▸ PROBLEM DESCRIPTION
Repeat every record below exactly, but leave out any pictures.

[Opening SOURCE DATA section]

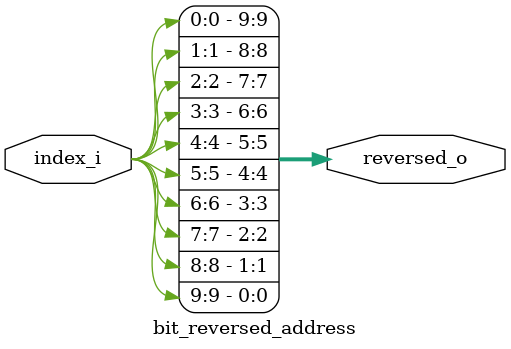
<source format=v>
`timescale 1ns/1ps

module bit_reversed_address #(parameter N = 1024) 
(
    input wire [$clog2(N)-1:0] index_i,
    output wire [$clog2(N)-1:0] reversed_o
);

generate
    genvar n; // represents the number of bits of index
    
    for (n = 0; n < $clog2(N); n = n + 1) begin : bit_reversal
        assign reversed_o[n] = index_i[$clog2(N)-n-1];
    end
    
endgenerate

endmodule
</source>
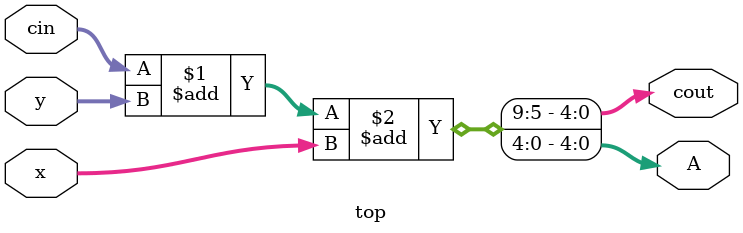
<source format=v>
module top
(
 input [3:0] x,
 input [3:0] y,
 input [3:0] cin,

 output [4:0] A,
 output [4:0] cout
 );

assign {cout,A} =  cin + y + x;

endmodule

</source>
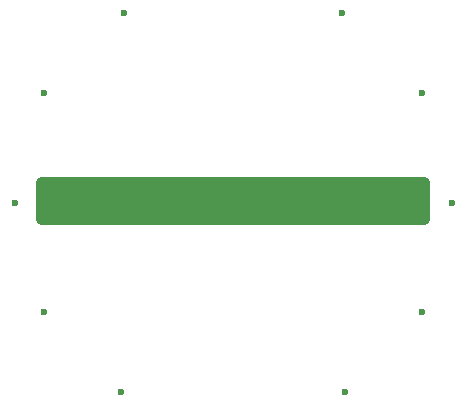
<source format=gts>
%TF.GenerationSoftware,KiCad,Pcbnew,8.0.7*%
%TF.CreationDate,2024-12-05T10:47:50-06:00*%
%TF.ProjectId,obverse,6f627665-7273-4652-9e6b-696361645f70,rev?*%
%TF.SameCoordinates,Original*%
%TF.FileFunction,Soldermask,Top*%
%TF.FilePolarity,Negative*%
%FSLAX46Y46*%
G04 Gerber Fmt 4.6, Leading zero omitted, Abs format (unit mm)*
G04 Created by KiCad (PCBNEW 8.0.7) date 2024-12-05 10:47:50*
%MOMM*%
%LPD*%
G01*
G04 APERTURE LIST*
%ADD10C,1.000000*%
%ADD11C,0.600000*%
G04 APERTURE END LIST*
D10*
X133800000Y-48300000D02*
X166200000Y-48300000D01*
X166200000Y-51400000D01*
X133800000Y-51400000D01*
X133800000Y-48300000D01*
G36*
X133800000Y-48300000D02*
G01*
X166200000Y-48300000D01*
X166200000Y-51400000D01*
X133800000Y-51400000D01*
X133800000Y-48300000D01*
G37*
D11*
%TO.C,T51*%
X133978530Y-40750000D03*
%TD*%
%TO.C,T43*%
X166021469Y-40750000D03*
%TD*%
%TO.C,T50*%
X131500000Y-50000000D03*
%TD*%
%TO.C,T48*%
X140500000Y-66021469D03*
%TD*%
%TO.C,T44*%
X168500000Y-50000000D03*
%TD*%
%TO.C,T45*%
X166021469Y-59250000D03*
%TD*%
%TO.C,T46*%
X159500000Y-66021469D03*
%TD*%
%TO.C,T52*%
X140750000Y-33978530D03*
%TD*%
%TO.C,T49*%
X133978530Y-59250000D03*
%TD*%
%TO.C,T42*%
X159250000Y-33978530D03*
%TD*%
M02*

</source>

[Closing SOURCE DATA section]

▸ ANSWER TO THE EXERCISE
<source format=v>
`timescale 1ns/1ps

module bit_reversed_address #(parameter N = 1024) 
(
    input wire [$clog2(N)-1:0] index_i,
    output wire [$clog2(N)-1:0] reversed_o
);

generate
    genvar n; // represents the number of bits of index
    
    for (n = 0; n < $clog2(N); n = n + 1) begin : bit_reversal
        assign reversed_o[n] = index_i[$clog2(N)-n-1];
    end
    
endgenerate

endmodule
</source>
<source format=v>
module top
(
 input [3:0] x,
 input [3:0] y,
 input [3:0] cin,

 output [4:0] A,
 output [4:0] cout
 );

assign {cout,A} =  cin + y + x;

endmodule

</source>
<source format=gts>
%TF.GenerationSoftware,KiCad,Pcbnew,8.0.7*%
%TF.CreationDate,2024-12-05T10:47:50-06:00*%
%TF.ProjectId,obverse,6f627665-7273-4652-9e6b-696361645f70,rev?*%
%TF.SameCoordinates,Original*%
%TF.FileFunction,Soldermask,Top*%
%TF.FilePolarity,Negative*%
%FSLAX46Y46*%
G04 Gerber Fmt 4.6, Leading zero omitted, Abs format (unit mm)*
G04 Created by KiCad (PCBNEW 8.0.7) date 2024-12-05 10:47:50*
%MOMM*%
%LPD*%
G01*
G04 APERTURE LIST*
%ADD10C,1.000000*%
%ADD11C,0.600000*%
G04 APERTURE END LIST*
D10*
X133800000Y-48300000D02*
X166200000Y-48300000D01*
X166200000Y-51400000D01*
X133800000Y-51400000D01*
X133800000Y-48300000D01*
G36*
X133800000Y-48300000D02*
G01*
X166200000Y-48300000D01*
X166200000Y-51400000D01*
X133800000Y-51400000D01*
X133800000Y-48300000D01*
G37*
D11*
%TO.C,T51*%
X133978530Y-40750000D03*
%TD*%
%TO.C,T43*%
X166021469Y-40750000D03*
%TD*%
%TO.C,T50*%
X131500000Y-50000000D03*
%TD*%
%TO.C,T48*%
X140500000Y-66021469D03*
%TD*%
%TO.C,T44*%
X168500000Y-50000000D03*
%TD*%
%TO.C,T45*%
X166021469Y-59250000D03*
%TD*%
%TO.C,T46*%
X159500000Y-66021469D03*
%TD*%
%TO.C,T52*%
X140750000Y-33978530D03*
%TD*%
%TO.C,T49*%
X133978530Y-59250000D03*
%TD*%
%TO.C,T42*%
X159250000Y-33978530D03*
%TD*%
M02*

</source>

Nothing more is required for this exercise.